# to those running co2



## cozmo1 (Jul 6, 2005)

can you all post pics of you pressurized co2 systems? also, what is your bubble count and where do you have your gauges set at?
thank you


----------



## DiPpY eGgS (Jun 3, 2005)

Hi. Welcome to APC!

Sorry this pic is blurry, but here is my CO2 setup. The guage on the left is set @ approximately 75psi, and on the right is @ 10psi. 
I believe the left one on my setup just has to have some sort of reading, and the right one needs to be around 10.. IT is a Milwaukee regulator with the SMS122 controller, so I don't have to worry about bubble count.. It just shuts off when the pH gets to the set level. Anyway, I have it set @ about 1-2 per second.


----------



## cozmo1 (Jul 6, 2005)

thanks for the pic dippy. i'm pretty familiar with the milwaukee regulators so adjusting should be no problem. so in general, the settings should be 75 and about 10 psi?
thanks


----------



## Jason Baliban (Feb 21, 2005)

The left guage will vary depending on the temp of the room.

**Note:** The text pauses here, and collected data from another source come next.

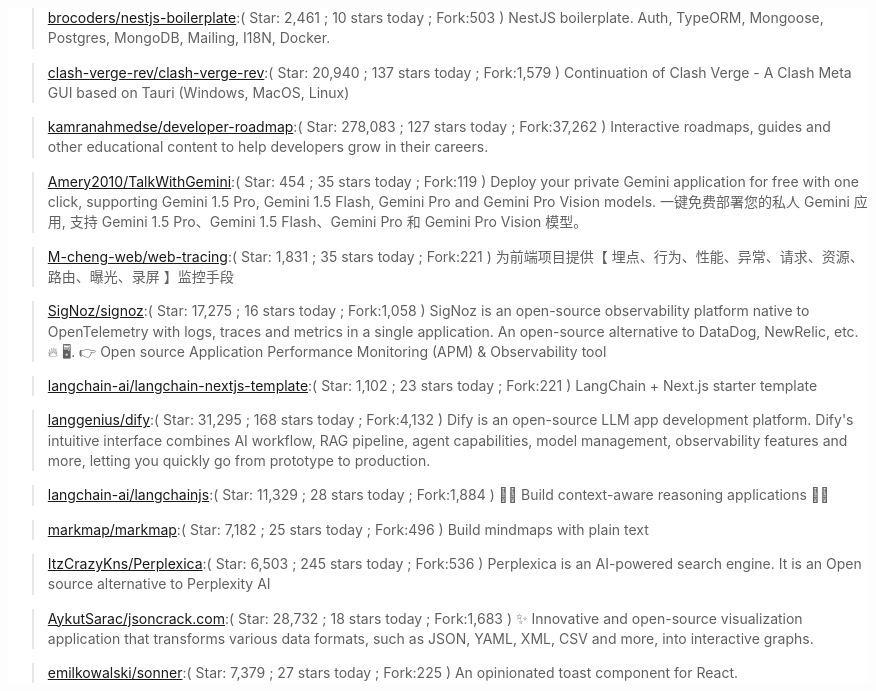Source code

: > [brocoders/nestjs-boilerplate](https://github.com/brocoders/nestjs-boilerplate):( Star: 2,461 ; 10 stars today ; Fork:503 ) 
 > NestJS boilerplate. Auth, TypeORM, Mongoose, Postgres, MongoDB, Mailing, I18N, Docker.

> [clash-verge-rev/clash-verge-rev](https://github.com/clash-verge-rev/clash-verge-rev):( Star: 20,940 ; 137 stars today ; Fork:1,579 ) 
 > Continuation of Clash Verge - A Clash Meta GUI based on Tauri (Windows, MacOS, Linux)

> [kamranahmedse/developer-roadmap](https://github.com/kamranahmedse/developer-roadmap):( Star: 278,083 ; 127 stars today ; Fork:37,262 ) 
 > Interactive roadmaps, guides and other educational content to help developers grow in their careers.

> [Amery2010/TalkWithGemini](https://github.com/Amery2010/TalkWithGemini):( Star: 454 ; 35 stars today ; Fork:119 ) 
 > Deploy your private Gemini application for free with one click, supporting Gemini 1.5 Pro, Gemini 1.5 Flash, Gemini Pro and Gemini Pro Vision models. 一键免费部署您的私人 Gemini 应用, 支持 Gemini 1.5 Pro、Gemini 1.5 Flash、Gemini Pro 和 Gemini Pro Vision 模型。

> [M-cheng-web/web-tracing](https://github.com/M-cheng-web/web-tracing):( Star: 1,831 ; 35 stars today ; Fork:221 ) 
 > 为前端项目提供【 埋点、行为、性能、异常、请求、资源、路由、曝光、录屏 】监控手段

> [SigNoz/signoz](https://github.com/SigNoz/signoz):( Star: 17,275 ; 16 stars today ; Fork:1,058 ) 
 > SigNoz is an open-source observability platform native to OpenTelemetry with logs, traces and metrics in a single application. An open-source alternative to DataDog, NewRelic, etc. 🔥 🖥. 👉 Open source Application Performance Monitoring (APM) & Observability tool

> [langchain-ai/langchain-nextjs-template](https://github.com/langchain-ai/langchain-nextjs-template):( Star: 1,102 ; 23 stars today ; Fork:221 ) 
 > LangChain + Next.js starter template

> [langgenius/dify](https://github.com/langgenius/dify):( Star: 31,295 ; 168 stars today ; Fork:4,132 ) 
 > Dify is an open-source LLM app development platform. Dify's intuitive interface combines AI workflow, RAG pipeline, agent capabilities, model management, observability features and more, letting you quickly go from prototype to production.

> [langchain-ai/langchainjs](https://github.com/langchain-ai/langchainjs):( Star: 11,329 ; 28 stars today ; Fork:1,884 ) 
 > 🦜🔗 Build context-aware reasoning applications 🦜🔗

> [markmap/markmap](https://github.com/markmap/markmap):( Star: 7,182 ; 25 stars today ; Fork:496 ) 
 > Build mindmaps with plain text

> [ItzCrazyKns/Perplexica](https://github.com/ItzCrazyKns/Perplexica):( Star: 6,503 ; 245 stars today ; Fork:536 ) 
 > Perplexica is an AI-powered search engine. It is an Open source alternative to Perplexity AI

> [AykutSarac/jsoncrack.com](https://github.com/AykutSarac/jsoncrack.com):( Star: 28,732 ; 18 stars today ; Fork:1,683 ) 
 > ✨ Innovative and open-source visualization application that transforms various data formats, such as JSON, YAML, XML, CSV and more, into interactive graphs.

> [emilkowalski/sonner](https://github.com/emilkowalski/sonner):( Star: 7,379 ; 27 stars today ; Fork:225 ) 
 > An opinionated toast component for React.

You really cannot control this guage. I run the guage on the right at about 25 psi.
jB


----------



## cozmo1 (Jul 6, 2005)

thanks jason.


----------



## Sir_BlackhOle (Jan 25, 2004)

Mine is set at 20psi and the needle valve controlls the bubble count. I believe its running at around 2 or 3 bbs at the moment w/ an eheim diffuser.


----------



## cozmo1 (Jul 6, 2005)

Sir_BlackhOle said:


> Mine is set at 20psi and the needle valve controlls the bubble count. I believe its running at around 2 or 3 bbs at the moment w/ an eheim diffuser.


thank you.


----------



## Jason Baliban (Feb 21, 2005)

Np Coz,

the left guage just measures the pressure in your co2 tank. As i said, this will vary from the temp of the room the tank is in. The right guage is adjustable.....
jB


----------



## DiPpY eGgS (Jun 3, 2005)

I came back to see if you had any questions, but it got covered nicely.. ya, what they said LOL


----------



## cozmo1 (Jul 6, 2005)

thanks dippy and jason.


----------



## trenac (Jul 16, 2004)

5lb canister set at about 2-3 BPS... The regulator is used by welders so it is calibrated for flow, no PSI.


----------



## JanS (Apr 14, 2004)

This one is a 5# with a Milwaukee regulator, set at about 2 - 3 BPS, with a controller. Much of it depends on what levels you're looking to attain, and how high your KH is, as to where you set your BPS rate. 
This particular cylinder is secured to the stand since it's not enclosed, and I don't want to invite any mishaps.


----------



## Heather Gladney (Sep 5, 2004)

Guys at the welding store blew out my Milwaukee regulator by overfilling the main tank, which blew out the overflow valve in it permently (yeah, they tried to repair it, worked briefly. Now that's a whistle I won't forget in a hurry!)
No replacement parts, said the bubble counter/solenoid assembly had a weird French threading they couldn't duplicate (can you say imports?), and my original source said Milwaukee wasn't supporting their product for as long as originally claimed, so I was over warranty. I liked it, as the setup with solenoid to controller had bubble counter, even though I was constantly replacing water in the counter and it was a pain.
But I didn't feel like repeating that $80 experience, so went with separate parts from various online sources: separate needle valve and solenoid and a new regulator, using same controller, no bubble counter, works fine.
The shop guys felt so bad they clamped up proper new hose fittings for me, too.
(guilt=good!)
Just got to remember to keep the pH meter's probe calibrated and replace the probe now and then!


----------